Sun, Apr 07, 2019 - Page 5 News List

Nine held in renewed Saudi crackdown

‘HELL-BENT ON SILENCING’:Three women granted temporary release were made to pledge not to speak with the media amid allegations of abuse while in detention

AFP, DUBAI, United Arab Emirates

Saudi Arabia has arrested at least nine writers and academics, including two US citizens, in an apparent crackdown on supporters of detained women activists whose trial has drawn global censure, campaigners said on Friday.

News of the arrests came the morning after US lawmakers voted to end military support for a Saudi Arabian-led war in Yemen.

It also marks the first major crackdown since the brutal murder of journalist Jamal Khashoggi inside the Saudi Arabian consulate in Istanbul in October last year.

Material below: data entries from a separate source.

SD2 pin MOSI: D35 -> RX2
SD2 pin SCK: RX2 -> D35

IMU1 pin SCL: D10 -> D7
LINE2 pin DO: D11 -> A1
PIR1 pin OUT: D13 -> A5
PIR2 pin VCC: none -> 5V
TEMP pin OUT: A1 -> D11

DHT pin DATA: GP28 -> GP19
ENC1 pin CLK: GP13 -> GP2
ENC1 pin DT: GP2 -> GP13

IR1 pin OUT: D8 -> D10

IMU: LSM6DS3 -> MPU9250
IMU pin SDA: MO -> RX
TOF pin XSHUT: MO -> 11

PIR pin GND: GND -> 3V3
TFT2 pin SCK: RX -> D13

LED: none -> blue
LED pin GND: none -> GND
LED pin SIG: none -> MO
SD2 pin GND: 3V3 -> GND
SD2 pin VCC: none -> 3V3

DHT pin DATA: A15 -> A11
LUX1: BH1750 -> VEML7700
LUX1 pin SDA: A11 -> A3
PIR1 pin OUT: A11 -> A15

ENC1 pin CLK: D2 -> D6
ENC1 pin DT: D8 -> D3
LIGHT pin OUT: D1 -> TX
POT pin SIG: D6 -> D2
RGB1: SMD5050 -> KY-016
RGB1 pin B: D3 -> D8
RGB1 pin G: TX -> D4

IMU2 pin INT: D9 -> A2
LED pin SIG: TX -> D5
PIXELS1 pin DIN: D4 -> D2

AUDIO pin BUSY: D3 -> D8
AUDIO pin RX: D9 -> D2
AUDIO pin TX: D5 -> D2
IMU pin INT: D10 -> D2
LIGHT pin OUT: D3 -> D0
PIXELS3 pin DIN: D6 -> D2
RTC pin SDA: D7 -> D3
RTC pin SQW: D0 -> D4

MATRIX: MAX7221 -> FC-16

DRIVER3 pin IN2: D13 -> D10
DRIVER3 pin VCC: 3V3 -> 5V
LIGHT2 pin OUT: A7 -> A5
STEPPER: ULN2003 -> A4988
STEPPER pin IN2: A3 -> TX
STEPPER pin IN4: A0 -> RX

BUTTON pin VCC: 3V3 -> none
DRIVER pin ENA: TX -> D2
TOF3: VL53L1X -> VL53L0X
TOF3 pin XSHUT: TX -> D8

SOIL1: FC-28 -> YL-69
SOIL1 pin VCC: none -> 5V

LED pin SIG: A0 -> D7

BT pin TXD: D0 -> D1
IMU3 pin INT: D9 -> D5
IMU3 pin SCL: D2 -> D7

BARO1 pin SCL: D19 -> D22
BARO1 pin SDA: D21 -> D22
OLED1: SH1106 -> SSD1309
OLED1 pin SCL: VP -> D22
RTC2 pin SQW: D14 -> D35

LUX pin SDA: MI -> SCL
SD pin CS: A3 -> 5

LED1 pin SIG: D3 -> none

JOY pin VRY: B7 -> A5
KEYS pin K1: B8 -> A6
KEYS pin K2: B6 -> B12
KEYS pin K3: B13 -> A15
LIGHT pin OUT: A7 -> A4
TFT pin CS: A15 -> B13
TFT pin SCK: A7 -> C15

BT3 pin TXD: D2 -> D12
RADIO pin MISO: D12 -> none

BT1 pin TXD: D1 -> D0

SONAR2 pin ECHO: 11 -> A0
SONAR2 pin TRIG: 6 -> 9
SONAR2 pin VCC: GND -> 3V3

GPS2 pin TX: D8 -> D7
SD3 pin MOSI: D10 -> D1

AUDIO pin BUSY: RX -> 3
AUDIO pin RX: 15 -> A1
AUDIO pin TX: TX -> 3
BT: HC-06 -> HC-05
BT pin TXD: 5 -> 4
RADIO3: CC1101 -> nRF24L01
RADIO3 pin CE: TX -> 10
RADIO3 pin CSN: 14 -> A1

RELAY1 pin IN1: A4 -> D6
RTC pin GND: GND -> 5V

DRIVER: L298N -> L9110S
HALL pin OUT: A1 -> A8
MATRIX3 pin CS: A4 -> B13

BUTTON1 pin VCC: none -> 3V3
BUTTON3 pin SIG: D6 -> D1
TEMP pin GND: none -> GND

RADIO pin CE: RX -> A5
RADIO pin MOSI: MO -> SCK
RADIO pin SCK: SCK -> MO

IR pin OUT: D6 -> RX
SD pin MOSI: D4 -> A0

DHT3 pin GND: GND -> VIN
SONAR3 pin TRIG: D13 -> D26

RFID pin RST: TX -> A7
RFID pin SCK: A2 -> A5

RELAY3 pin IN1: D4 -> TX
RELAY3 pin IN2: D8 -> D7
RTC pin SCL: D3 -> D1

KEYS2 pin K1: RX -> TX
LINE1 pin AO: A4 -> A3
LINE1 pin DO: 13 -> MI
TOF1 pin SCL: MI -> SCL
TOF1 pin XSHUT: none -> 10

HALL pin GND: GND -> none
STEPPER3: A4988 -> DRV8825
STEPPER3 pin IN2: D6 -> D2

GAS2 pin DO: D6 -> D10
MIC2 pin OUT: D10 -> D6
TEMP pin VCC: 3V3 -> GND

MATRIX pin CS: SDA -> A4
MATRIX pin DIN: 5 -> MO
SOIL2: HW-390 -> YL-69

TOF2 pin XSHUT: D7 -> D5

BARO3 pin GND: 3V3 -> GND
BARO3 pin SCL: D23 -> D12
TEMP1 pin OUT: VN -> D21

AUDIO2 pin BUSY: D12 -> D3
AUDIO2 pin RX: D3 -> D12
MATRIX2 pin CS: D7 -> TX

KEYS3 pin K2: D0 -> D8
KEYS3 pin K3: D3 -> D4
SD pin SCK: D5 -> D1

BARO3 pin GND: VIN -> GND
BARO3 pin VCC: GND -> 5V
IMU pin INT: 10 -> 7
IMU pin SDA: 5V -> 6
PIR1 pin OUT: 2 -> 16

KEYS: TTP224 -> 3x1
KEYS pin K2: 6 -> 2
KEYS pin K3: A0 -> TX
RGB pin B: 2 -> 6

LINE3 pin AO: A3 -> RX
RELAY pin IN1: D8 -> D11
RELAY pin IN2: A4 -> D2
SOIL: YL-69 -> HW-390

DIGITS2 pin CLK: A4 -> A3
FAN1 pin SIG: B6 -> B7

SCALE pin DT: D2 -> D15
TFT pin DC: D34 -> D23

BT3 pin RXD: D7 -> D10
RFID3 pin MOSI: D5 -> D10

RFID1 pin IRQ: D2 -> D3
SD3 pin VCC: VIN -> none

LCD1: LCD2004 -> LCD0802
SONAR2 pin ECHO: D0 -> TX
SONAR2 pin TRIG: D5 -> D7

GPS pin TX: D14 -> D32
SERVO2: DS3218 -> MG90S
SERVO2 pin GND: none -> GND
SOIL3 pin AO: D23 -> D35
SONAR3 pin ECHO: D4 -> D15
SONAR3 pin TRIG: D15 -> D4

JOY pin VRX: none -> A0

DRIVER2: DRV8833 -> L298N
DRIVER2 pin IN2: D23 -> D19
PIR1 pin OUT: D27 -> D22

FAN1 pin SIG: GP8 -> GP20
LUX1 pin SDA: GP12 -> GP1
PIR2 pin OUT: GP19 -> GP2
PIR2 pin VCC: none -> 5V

Campaigners identified the US-Saudi Arabian dual nationals as writer and doctor Bader al-Ibrahim and Salah al-Haidar, the son of Aziza al-Yousef — a high-profile activist who was temporarily released last week, but remains on trial along with other women campaigners.

The roundup started on Thursday, a day after the 11 women — some of whom accused interrogators of torture and sexual abuse — returned to court to face charges that include contact with foreign media, diplomats and human rights groups.

London-based rights group ALQST identified eight arrested writers, bloggers and academics — including a pregnant woman — adding that the crackdown was linked to their support of female activists on trial.

Another public academic, university lecturer Anas al-Mazrou, was detained last month after he expressed solidarity with the detained women during a panel discussion at the Riyadh book fair, it added.

Prisoners of Conscience, a Saudi Arabian group that tracks political prisoners, put the number of people arrested at 10.

A US Department of State official confirmed that two US citizens were arrested, but refused to give more details due to “privacy considerations.”

Many of those arrested face travel bans, campaigners said.

“Saudi authorities seem to be hell-bent on silencing anyone who dares to speak up or even voice their opinions privately and publicly,” Amnesty International Middle East campaigns director Samah Hadid said. “This goes beyond just attacking activists and now seems to target different segments of society. This is a dangerous pattern.”

“What is disturbing about new Saudi arrests is that waves of arrests keep moving from most-known to successively lesser knowns,” activist Nora Abdulkarim said on Twitter. “Another confusing aspect is timing, leaves one asking: ‘why now?’”

Riyadh has faced pressure from major Western powers to release the women on trial. Three of them — activist Aziza al-Yousef, blogger Eman al-Nafjan and preacher Rokaya al-Mohareb — were granted temporary release last week.

Before their release, the women and their bail guarantors were made to sign a pledge that they would stay away from the media, multiple people with access to the trial said.

The siblings of one of the prominent detainees, activist Loujain al-Hathloul, this week said they were being pressured by people close to the Saudi Arabian state to stay silent over her treatment in detention.

The next hearing, which foreign media and diplomats are barred from attending, is scheduled for April 17, activists said.